■ WHAT THE TASK REQUIRES: Keyword search on "face": report each line of the records that contains it.
========================================================================
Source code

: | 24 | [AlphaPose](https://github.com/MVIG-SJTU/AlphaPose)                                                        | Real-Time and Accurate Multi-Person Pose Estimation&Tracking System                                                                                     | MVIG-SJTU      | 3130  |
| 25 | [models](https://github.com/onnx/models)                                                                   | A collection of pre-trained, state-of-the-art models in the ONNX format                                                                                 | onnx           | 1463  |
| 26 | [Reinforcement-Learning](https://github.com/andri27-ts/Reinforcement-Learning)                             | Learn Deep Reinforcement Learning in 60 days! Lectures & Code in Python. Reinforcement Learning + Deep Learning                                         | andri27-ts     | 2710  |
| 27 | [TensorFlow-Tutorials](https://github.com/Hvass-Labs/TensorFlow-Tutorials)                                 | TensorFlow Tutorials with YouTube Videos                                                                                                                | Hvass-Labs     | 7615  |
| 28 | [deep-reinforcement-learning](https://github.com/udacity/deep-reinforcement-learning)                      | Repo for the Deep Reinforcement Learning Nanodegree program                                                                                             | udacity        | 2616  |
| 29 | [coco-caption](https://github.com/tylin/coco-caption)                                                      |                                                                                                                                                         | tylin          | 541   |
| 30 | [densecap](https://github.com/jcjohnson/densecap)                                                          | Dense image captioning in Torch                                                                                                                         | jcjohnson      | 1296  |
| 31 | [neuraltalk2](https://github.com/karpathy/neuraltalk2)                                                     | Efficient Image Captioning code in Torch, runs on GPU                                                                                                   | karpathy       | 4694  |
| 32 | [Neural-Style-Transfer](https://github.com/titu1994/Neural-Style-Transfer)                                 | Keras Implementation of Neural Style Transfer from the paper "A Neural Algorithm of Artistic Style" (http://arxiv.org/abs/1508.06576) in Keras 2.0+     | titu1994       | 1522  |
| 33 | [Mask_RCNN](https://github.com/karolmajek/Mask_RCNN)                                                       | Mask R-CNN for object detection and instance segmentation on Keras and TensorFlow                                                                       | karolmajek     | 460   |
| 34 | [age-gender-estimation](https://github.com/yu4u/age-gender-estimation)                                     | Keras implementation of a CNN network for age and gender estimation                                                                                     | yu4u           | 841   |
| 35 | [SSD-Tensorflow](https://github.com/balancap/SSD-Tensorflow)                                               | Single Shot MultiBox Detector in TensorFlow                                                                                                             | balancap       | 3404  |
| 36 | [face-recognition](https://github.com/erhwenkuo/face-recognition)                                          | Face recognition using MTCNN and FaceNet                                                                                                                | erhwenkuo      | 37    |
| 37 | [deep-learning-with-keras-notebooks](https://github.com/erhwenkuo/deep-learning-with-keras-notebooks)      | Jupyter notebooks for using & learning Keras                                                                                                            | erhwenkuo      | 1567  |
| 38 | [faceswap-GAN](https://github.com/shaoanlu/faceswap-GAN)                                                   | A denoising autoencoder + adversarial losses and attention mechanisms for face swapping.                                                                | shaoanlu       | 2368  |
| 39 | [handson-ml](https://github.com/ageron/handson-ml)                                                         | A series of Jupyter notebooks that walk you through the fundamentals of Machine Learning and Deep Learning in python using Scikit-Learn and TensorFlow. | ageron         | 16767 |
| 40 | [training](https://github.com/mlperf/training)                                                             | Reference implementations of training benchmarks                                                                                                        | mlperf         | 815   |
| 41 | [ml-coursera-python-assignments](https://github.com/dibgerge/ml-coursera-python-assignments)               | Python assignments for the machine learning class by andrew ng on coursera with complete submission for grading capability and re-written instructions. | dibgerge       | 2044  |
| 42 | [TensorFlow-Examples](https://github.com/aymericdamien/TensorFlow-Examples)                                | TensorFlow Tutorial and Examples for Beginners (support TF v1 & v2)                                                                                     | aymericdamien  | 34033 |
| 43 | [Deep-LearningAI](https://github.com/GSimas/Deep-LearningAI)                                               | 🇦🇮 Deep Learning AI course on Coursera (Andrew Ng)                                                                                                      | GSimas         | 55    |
========================================================================
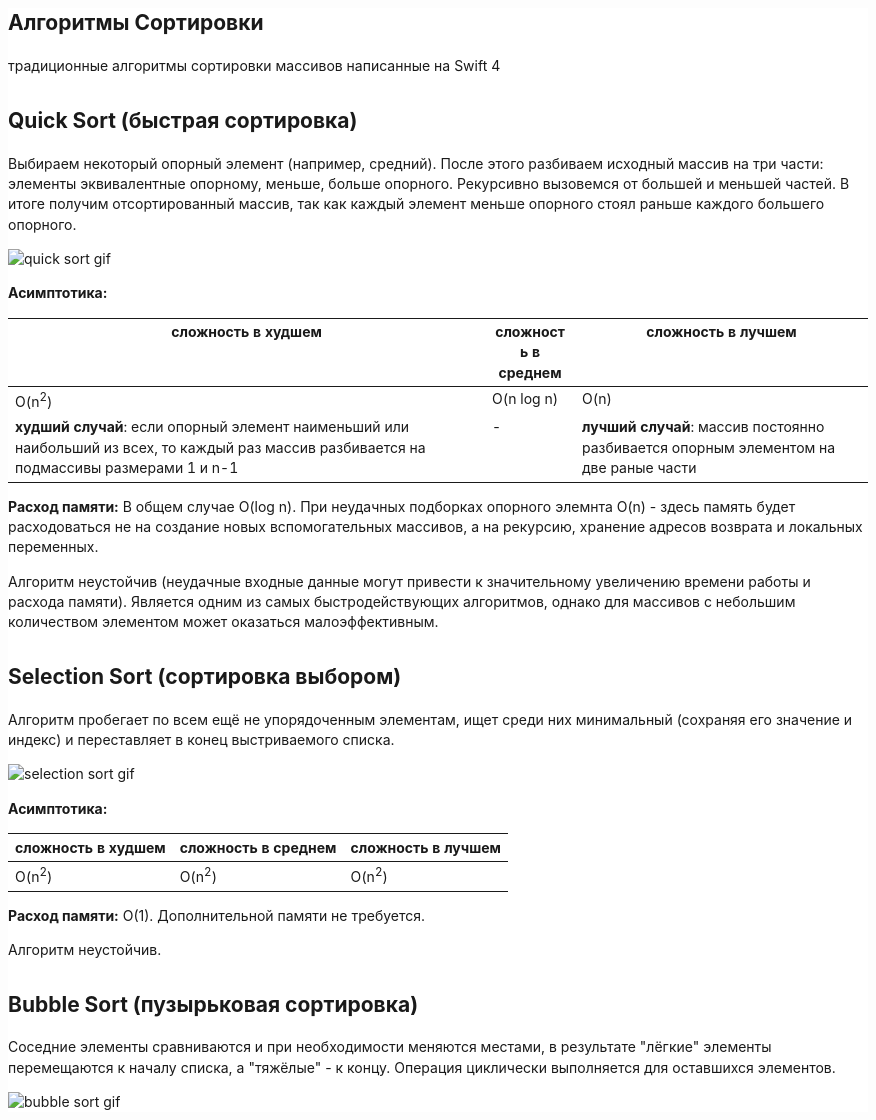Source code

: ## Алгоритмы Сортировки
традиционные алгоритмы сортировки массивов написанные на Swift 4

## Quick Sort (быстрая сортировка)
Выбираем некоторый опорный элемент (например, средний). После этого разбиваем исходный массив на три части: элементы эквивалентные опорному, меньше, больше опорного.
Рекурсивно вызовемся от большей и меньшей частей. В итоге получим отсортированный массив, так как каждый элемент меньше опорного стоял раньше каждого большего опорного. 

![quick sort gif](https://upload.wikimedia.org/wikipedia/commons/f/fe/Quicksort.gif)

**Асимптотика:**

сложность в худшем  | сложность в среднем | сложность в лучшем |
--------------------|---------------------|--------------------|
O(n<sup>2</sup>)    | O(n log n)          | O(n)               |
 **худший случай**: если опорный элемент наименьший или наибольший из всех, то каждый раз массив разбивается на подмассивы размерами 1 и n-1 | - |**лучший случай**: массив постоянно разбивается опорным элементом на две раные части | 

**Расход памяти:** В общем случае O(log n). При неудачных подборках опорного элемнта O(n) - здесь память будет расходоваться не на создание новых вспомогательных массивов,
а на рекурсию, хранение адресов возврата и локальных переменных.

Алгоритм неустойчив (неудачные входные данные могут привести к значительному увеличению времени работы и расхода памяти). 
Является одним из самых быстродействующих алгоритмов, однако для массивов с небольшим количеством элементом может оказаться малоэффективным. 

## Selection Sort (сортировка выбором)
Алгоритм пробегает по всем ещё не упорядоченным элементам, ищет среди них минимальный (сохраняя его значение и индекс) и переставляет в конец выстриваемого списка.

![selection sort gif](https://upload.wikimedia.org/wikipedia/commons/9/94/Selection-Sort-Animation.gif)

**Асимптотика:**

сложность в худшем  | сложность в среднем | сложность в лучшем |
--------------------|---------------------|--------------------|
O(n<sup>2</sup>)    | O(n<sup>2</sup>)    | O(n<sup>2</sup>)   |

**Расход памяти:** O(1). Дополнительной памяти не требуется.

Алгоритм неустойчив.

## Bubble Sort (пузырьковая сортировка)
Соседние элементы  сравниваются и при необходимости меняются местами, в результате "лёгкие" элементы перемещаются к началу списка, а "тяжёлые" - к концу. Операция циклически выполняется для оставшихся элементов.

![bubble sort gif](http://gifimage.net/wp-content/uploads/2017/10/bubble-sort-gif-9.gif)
========================================================================
■ RESPONSE BELOW:
| 36 | [face-recognition](https://github.com/erhwenkuo/face-recognition)                                          | Face recognition using MTCNN and FaceNet                                                                                                                | erhwenkuo      | 37    |
| 38 | [faceswap-GAN](https://github.com/shaoanlu/faceswap-GAN)                                                   | A denoising autoencoder + adversarial losses and attention mechanisms for face swapping.                                                                | shaoanlu       | 2368  |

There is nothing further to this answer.